Köşe yazısını ilmî çalışmalarla boğmak istemiyorum... Hale Şıvgın Armağanı’nda dönem arkadaşı Prof. Dr. İsmail Özçelik’in Hale Hanım’la ilk tanışmalarını ve hatırlarını nakledeyim:
“...Fakültemizi keşfediyoruz. Kantin, Kütüphane, Ziya Gökalp Dershanesi, 127, 145, 146 No’lu derslikler... Bölümdeki hocaların isimlerini kapılarındaki tabelalardan okuyoruz. Faruk Sümer, Bahaeddin Ögel, Ali Sevim, Bekir Sıtkı Baykal, Şerafettin Turan, Enver Ziya Karal, Afet İnan, Şerif Baştav, Aydın Taneri, Nejat Kaymaz... Büyük isimler. Öncelikle Orta çağ Tarihi’ndeki danışmanımız olan Melek Delilbaşı ve aynı odayı paylaşan Asistanlardan Reşat Genç, İsmail Aka ve Kazım Yaşar Kopraman Abiler, Hüseyin Sever büyüğümüz ile tanışıyoruz. (...) (Kantinde) Sohbet ve çay fasılları, derken halka her geçen gün biraz daha genişliyor... Yakınçağ Tarihi Kürsüsünden Hale Taşer. Dikkatimi çekiyor, ağır başlı, bir o kadar da ciddi. Ancak samimi ve güler yüzlü. Dünyalar güzeli bir insan, bir o kadar da mahcup ve saygılı. Bir arkadaş eğilerek kulağıma fısıldıyor: ‘Dündar Taşer’in Yeğeni..’ diyor, Hale için... Bu tanımlama ve uyarı Hale’ye olan saygınlığımı bir kat daha arttırıyor doğrusu. Böylece kendisiyle tanışıyorum, Gaziantep Lisesi mezunu olduğumu söylüyorum.
Bir yandan da, ‘Vay canına! idolümüz olan Dündar Taşer’in yeğeniymiş!’ diye düşünüyorum. O yıllarda onunla ilgili yazılan ‘Dündar Taşer’in Büyük Türkiyesi’ni çoğumuz okumuştuk.
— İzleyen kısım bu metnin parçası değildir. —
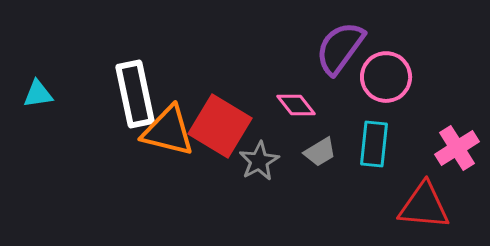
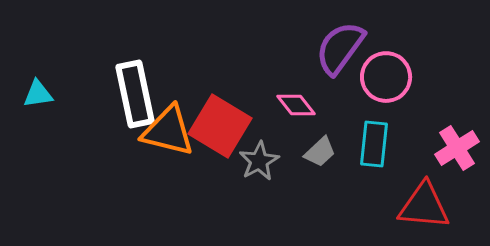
gray trapezoid: rotated 12 degrees counterclockwise
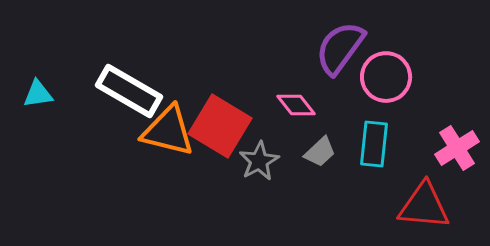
white rectangle: moved 6 px left, 3 px up; rotated 48 degrees counterclockwise
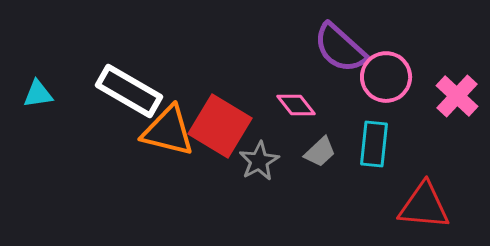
purple semicircle: rotated 84 degrees counterclockwise
pink cross: moved 52 px up; rotated 15 degrees counterclockwise
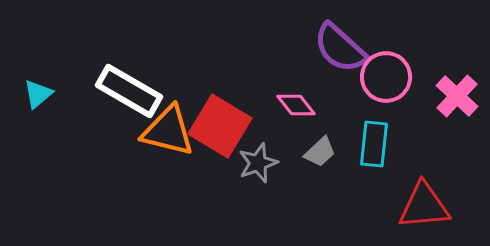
cyan triangle: rotated 32 degrees counterclockwise
gray star: moved 1 px left, 2 px down; rotated 9 degrees clockwise
red triangle: rotated 10 degrees counterclockwise
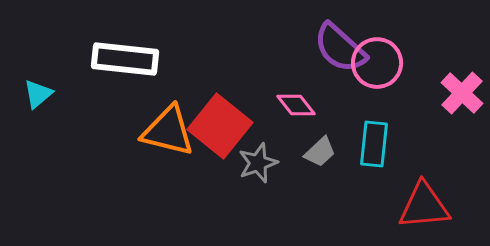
pink circle: moved 9 px left, 14 px up
white rectangle: moved 4 px left, 32 px up; rotated 24 degrees counterclockwise
pink cross: moved 5 px right, 3 px up
red square: rotated 8 degrees clockwise
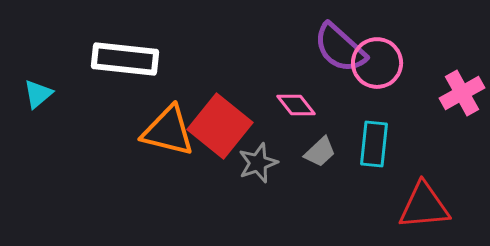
pink cross: rotated 18 degrees clockwise
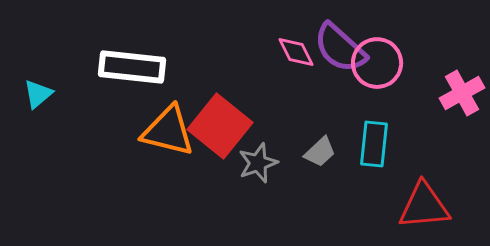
white rectangle: moved 7 px right, 8 px down
pink diamond: moved 53 px up; rotated 12 degrees clockwise
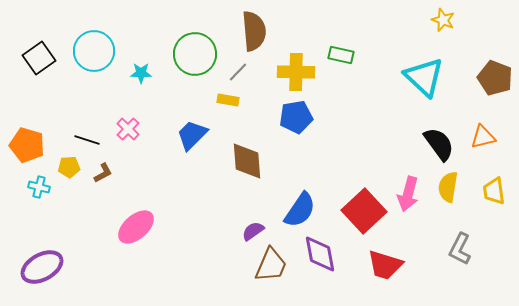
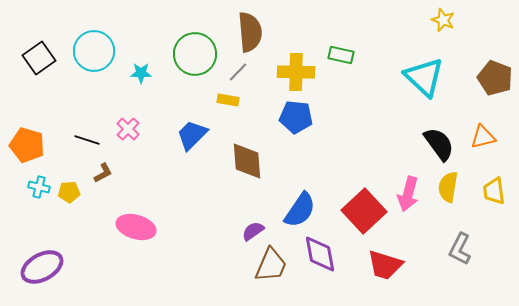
brown semicircle: moved 4 px left, 1 px down
blue pentagon: rotated 16 degrees clockwise
yellow pentagon: moved 25 px down
pink ellipse: rotated 57 degrees clockwise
12 Mart Muhtırasından bir yıl sonra fakülte yıllarımız böylece başlamıştı. Hale ile aynı dönemde okumuştuk. İşte Hale arkadaşımı o günlerde tanıdım. Ondan sonra selamlaşma, sohbetler ve grup içinde arkadaşlığımız devam etti. O yıllarda erkekler öğrenciler arasında uzun saç, ‘İspanyol Paça’ denilen uzun paçalı pantolon, parka ve kısmen kravat takma modası vardı. Kızlar da mini etek veya kumaş pantolon giyer, sade ama çok şık ve zarif görünümlüydüler. Mütevazı görünüşlü, ama çok güzel ve Milliyetçi-Ülkücü grubun önde gelen isimlerinden olan Hale Taşer için o günleri biraz anlatmak gerekir. Zira Hale, o çatışmalı yıllarda grubumuzun önde gelen Asena’larındandı.”